#### Directions:
Retype everything from the line containing "genus: Galium" down to the line containing "scientific name: Rubus plicatus", both included, keeping each line exactly as it stands.

::: Data provided :::

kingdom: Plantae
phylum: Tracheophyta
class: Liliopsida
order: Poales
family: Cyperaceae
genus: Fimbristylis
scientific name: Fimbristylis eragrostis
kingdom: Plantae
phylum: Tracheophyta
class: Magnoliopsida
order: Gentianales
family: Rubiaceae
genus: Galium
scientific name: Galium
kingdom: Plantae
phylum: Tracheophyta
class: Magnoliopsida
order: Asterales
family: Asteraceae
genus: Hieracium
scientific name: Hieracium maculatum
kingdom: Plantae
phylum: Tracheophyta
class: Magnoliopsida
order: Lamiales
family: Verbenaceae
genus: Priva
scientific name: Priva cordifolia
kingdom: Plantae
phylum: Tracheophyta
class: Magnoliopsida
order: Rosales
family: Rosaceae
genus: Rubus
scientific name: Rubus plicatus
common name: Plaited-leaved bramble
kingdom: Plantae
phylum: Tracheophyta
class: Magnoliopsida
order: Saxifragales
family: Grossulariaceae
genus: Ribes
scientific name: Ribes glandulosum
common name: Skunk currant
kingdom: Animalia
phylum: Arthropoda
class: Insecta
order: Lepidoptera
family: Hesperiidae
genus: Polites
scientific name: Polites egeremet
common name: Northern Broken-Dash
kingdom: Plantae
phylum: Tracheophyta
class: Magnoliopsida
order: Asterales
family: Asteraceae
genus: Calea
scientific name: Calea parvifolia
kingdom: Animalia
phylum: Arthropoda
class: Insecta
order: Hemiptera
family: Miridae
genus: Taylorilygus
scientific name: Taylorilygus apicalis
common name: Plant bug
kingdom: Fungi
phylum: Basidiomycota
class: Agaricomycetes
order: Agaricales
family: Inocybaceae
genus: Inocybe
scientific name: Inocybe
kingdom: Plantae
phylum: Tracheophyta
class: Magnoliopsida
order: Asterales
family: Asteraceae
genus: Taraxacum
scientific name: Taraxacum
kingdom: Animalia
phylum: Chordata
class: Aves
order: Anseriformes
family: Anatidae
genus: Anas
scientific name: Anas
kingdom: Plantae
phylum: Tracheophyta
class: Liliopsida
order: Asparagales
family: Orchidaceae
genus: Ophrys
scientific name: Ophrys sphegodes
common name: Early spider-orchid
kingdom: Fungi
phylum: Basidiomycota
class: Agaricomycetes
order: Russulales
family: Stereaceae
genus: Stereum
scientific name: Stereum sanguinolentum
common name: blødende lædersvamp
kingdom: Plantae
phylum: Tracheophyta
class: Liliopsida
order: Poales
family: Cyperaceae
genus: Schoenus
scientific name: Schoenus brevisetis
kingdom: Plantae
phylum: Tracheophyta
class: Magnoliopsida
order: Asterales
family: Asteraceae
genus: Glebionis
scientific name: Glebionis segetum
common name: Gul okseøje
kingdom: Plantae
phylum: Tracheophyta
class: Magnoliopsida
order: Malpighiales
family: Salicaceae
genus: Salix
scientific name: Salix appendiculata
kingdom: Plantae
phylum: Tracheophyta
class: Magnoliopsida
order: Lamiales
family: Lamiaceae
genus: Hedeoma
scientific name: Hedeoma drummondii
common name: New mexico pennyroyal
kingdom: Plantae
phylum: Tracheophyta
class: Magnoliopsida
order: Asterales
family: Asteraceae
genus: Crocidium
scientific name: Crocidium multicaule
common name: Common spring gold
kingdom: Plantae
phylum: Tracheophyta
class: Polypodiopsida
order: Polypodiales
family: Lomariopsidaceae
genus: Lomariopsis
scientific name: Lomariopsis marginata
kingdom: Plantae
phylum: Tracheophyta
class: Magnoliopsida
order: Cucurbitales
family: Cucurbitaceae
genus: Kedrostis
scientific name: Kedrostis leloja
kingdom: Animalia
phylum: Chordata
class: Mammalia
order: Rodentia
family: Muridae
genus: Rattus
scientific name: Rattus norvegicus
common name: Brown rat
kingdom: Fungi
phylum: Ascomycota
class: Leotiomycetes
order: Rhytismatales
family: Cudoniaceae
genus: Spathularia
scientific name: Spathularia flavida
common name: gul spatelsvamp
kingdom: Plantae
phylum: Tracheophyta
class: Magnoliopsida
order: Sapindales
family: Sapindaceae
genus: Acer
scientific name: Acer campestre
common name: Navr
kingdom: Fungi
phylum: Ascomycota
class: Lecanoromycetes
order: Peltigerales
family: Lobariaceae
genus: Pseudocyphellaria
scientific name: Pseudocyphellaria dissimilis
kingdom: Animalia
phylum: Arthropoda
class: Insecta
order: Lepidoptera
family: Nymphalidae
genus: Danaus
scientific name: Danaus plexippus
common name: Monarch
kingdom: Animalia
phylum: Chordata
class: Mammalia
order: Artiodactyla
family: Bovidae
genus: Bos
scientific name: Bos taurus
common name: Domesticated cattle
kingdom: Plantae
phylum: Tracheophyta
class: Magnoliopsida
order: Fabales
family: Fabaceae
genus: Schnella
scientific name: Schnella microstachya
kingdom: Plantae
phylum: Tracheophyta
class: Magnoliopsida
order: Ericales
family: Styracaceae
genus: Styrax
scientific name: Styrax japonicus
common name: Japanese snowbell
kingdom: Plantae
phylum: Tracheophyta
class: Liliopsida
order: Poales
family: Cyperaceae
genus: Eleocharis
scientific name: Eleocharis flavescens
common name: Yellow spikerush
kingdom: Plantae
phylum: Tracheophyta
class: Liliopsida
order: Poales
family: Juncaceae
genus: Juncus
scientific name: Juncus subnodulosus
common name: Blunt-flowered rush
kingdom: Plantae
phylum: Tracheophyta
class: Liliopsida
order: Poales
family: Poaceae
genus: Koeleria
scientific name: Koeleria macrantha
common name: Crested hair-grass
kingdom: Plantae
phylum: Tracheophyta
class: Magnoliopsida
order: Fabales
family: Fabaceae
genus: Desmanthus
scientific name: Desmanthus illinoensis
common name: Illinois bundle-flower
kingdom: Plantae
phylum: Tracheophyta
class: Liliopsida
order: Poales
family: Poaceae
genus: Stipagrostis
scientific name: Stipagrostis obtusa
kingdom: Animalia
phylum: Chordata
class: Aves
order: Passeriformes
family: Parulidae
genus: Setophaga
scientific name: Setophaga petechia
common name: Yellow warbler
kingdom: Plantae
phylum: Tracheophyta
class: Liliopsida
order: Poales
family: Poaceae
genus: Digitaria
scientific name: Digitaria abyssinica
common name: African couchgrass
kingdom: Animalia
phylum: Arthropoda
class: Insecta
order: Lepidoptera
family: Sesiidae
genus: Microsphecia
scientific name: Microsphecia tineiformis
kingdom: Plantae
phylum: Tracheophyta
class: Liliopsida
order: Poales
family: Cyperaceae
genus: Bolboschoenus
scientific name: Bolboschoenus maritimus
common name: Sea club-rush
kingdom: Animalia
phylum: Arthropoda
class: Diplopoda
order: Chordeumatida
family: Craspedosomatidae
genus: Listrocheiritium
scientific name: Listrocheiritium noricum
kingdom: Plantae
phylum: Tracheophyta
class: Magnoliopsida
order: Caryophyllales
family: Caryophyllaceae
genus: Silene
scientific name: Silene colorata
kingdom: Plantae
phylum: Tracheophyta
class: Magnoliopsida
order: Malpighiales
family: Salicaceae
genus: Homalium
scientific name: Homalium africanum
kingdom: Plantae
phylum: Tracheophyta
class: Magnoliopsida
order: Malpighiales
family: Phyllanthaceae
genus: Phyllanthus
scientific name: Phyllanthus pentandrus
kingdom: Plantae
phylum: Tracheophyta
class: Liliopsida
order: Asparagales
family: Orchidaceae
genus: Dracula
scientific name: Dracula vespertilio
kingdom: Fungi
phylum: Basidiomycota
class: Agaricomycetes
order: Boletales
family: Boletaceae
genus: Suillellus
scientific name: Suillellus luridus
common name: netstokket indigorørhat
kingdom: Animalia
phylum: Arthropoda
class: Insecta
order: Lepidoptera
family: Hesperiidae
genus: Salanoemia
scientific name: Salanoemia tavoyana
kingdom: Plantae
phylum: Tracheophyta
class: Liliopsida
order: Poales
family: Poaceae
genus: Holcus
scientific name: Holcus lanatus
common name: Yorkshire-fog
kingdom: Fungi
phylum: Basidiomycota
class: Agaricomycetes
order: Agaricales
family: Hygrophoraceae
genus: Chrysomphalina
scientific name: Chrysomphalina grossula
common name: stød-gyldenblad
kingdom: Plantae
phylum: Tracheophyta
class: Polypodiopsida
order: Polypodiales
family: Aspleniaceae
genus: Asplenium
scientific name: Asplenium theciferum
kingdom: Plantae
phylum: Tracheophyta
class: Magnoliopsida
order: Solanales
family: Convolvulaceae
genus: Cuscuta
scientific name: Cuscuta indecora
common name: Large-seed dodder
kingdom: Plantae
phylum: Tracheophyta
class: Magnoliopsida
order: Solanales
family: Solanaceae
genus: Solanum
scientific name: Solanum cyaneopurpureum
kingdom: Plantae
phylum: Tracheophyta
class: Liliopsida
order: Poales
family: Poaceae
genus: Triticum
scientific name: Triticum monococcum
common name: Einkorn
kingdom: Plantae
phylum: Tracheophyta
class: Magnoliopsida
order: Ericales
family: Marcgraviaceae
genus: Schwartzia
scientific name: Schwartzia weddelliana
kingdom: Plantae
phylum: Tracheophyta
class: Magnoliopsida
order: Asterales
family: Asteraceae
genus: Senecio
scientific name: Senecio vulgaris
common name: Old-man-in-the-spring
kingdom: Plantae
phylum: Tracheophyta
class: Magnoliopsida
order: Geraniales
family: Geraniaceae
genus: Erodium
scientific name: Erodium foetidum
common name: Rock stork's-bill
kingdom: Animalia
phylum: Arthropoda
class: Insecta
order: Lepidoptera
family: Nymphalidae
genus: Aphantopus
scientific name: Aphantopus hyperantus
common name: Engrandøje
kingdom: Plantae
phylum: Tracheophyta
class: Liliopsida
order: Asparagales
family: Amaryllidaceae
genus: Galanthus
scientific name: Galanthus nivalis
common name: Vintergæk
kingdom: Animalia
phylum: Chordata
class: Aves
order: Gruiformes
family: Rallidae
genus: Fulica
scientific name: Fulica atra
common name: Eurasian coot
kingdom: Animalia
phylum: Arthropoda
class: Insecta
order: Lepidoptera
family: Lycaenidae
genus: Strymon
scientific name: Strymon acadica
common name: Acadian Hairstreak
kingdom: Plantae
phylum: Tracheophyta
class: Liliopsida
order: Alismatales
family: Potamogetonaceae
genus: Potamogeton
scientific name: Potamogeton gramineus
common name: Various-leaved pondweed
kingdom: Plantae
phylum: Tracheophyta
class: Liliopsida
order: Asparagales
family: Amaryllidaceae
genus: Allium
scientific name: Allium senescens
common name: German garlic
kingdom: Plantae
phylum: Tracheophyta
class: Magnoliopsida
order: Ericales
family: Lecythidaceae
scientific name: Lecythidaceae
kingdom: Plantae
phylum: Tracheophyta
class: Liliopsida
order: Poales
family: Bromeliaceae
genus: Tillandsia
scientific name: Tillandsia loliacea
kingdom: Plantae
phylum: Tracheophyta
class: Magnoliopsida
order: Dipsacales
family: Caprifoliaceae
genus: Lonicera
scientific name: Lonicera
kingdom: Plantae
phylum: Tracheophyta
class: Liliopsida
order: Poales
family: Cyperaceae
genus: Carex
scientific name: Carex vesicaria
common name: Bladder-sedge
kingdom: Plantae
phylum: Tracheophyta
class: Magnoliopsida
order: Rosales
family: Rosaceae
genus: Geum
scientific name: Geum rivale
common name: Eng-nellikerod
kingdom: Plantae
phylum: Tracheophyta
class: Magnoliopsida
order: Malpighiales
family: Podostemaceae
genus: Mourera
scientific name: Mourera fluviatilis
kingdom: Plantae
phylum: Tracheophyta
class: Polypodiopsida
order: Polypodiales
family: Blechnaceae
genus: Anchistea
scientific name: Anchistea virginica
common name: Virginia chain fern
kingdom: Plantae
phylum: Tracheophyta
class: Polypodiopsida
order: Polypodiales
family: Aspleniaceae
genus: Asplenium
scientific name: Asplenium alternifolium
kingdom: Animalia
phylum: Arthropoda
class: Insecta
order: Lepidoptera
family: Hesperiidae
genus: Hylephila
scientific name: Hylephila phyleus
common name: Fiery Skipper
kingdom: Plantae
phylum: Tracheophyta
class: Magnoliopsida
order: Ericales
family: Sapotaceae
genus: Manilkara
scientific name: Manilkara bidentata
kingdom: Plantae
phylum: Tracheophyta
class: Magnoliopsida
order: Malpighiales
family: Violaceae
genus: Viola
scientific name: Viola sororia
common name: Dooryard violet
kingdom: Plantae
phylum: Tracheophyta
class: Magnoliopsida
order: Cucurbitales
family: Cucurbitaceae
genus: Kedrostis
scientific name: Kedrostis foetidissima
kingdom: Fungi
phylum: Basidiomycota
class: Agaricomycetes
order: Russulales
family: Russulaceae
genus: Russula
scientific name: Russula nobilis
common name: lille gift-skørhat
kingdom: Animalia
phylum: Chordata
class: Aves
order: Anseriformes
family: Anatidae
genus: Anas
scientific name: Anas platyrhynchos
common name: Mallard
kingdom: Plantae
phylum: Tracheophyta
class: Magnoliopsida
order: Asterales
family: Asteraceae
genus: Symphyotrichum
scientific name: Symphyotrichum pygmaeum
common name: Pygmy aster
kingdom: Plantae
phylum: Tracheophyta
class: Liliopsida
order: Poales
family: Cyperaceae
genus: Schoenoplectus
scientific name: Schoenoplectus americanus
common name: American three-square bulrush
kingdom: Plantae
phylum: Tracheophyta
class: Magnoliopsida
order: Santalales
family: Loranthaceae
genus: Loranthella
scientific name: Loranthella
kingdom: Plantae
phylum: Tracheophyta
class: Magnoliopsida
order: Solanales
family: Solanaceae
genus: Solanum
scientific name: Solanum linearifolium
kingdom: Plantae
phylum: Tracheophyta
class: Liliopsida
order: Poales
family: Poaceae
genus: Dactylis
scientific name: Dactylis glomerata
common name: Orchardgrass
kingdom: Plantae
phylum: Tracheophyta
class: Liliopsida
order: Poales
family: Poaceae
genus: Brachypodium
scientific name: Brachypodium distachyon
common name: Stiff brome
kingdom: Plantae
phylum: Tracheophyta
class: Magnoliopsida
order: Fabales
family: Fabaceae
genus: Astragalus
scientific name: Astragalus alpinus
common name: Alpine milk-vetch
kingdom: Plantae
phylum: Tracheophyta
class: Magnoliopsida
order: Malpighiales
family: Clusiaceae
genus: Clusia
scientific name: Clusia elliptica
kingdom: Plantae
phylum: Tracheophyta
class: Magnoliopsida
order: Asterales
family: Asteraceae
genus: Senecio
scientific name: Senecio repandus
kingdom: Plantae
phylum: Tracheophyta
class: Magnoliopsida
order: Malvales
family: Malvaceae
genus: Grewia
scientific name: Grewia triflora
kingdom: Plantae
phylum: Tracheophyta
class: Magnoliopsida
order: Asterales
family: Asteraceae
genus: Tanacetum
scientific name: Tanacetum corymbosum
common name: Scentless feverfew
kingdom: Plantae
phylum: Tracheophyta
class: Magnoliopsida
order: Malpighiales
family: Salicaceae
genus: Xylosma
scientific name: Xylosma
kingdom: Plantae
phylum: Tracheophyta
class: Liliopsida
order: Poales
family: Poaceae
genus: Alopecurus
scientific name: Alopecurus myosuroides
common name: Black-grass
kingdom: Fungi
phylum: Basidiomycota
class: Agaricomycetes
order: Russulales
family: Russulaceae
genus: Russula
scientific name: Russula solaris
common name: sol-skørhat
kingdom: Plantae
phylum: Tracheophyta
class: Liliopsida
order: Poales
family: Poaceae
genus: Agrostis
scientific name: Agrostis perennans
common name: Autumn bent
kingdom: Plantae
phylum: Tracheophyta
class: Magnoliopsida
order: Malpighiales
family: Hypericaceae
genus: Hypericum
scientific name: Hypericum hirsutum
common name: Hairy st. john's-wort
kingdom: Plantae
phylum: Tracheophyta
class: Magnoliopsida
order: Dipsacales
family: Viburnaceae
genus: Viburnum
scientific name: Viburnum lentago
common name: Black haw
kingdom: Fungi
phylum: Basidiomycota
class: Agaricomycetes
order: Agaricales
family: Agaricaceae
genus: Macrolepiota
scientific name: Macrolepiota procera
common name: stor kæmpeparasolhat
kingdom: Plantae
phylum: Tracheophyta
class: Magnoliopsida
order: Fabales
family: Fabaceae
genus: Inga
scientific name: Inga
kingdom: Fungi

:::

#### Output of the task:
genus: Galium
scientific name: Galium
kingdom: Plantae
phylum: Tracheophyta
class: Magnoliopsida
order: Asterales
family: Asteraceae
genus: Hieracium
scientific name: Hieracium maculatum
kingdom: Plantae
phylum: Tracheophyta
class: Magnoliopsida
order: Lamiales
family: Verbenaceae
genus: Priva
scientific name: Priva cordifolia
kingdom: Plantae
phylum: Tracheophyta
class: Magnoliopsida
order: Rosales
family: Rosaceae
genus: Rubus
scientific name: Rubus plicatus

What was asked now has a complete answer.